The median BMI in the cohort was 24.4 kg/m², with the largest proportion in the normal-weight category. After entropy weighting, an inverse relationship between BMI and mortality emerged: higher BMI was associated with lower in-hospital mortality. Underweight patients had the highest mortality risk, while obese patients had the lowest. Specifically, underweight patients had an 18% increased mortality risk compared with normal-weight patients, while obesity was associated with a 24% reduction in mortality risk. Overweight patients showed no significant difference compared with normal-weight patients.

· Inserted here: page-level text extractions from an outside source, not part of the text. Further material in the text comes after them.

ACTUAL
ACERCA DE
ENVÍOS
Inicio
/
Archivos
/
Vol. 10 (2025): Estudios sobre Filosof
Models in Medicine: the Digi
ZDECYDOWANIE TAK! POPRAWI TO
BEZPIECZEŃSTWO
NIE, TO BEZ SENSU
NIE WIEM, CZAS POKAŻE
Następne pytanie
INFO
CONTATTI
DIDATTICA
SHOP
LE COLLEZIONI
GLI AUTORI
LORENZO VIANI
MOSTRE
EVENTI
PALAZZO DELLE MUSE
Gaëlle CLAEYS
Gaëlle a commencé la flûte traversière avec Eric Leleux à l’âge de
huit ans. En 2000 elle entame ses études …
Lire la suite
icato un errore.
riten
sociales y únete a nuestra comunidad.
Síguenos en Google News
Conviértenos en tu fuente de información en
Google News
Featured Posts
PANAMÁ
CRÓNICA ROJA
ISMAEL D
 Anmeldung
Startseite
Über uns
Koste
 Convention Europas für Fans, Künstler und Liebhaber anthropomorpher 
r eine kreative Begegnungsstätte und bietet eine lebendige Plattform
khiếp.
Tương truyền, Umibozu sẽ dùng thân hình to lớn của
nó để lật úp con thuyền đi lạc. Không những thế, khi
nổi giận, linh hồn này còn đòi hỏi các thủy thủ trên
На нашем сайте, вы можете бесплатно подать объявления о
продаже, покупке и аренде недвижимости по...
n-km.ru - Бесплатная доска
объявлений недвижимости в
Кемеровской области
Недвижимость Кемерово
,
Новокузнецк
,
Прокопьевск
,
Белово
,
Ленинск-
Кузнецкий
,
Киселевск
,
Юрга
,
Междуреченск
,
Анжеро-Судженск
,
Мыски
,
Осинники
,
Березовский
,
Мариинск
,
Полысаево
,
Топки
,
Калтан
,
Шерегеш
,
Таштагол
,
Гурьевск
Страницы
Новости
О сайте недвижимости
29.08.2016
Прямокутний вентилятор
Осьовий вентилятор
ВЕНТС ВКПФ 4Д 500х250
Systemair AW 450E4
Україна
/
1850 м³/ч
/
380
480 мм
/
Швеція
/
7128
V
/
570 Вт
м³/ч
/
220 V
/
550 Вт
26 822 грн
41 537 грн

Importantly, BMI was not associated with the need for inotropes, mechanical ventilation, or renal replacement therapy. Thus, the mortality benefit seen in higher BMI categories was not linked to differences in acute organ support requirements.
These findings support the concept of an “obesity paradox” even in the oldest critically ill patients, suggesting that higher BMI may provide metabolic or physiologic reserve that improves survival in extreme age groups.
What You Should Know
• Study included 12,510 ICU patients aged 90–100+ years.
• Higher BMI was associated with lower in-hospital mortality.
• Underweight patients had the highest mortality risk.
• Obesity reduced mortality by about 24% relative to normal weight.
• BMI did not influence the need for inotropes, ventilation, or dialysis.
• Findings reinforce individualized risk prediction for the very elderly in critical care.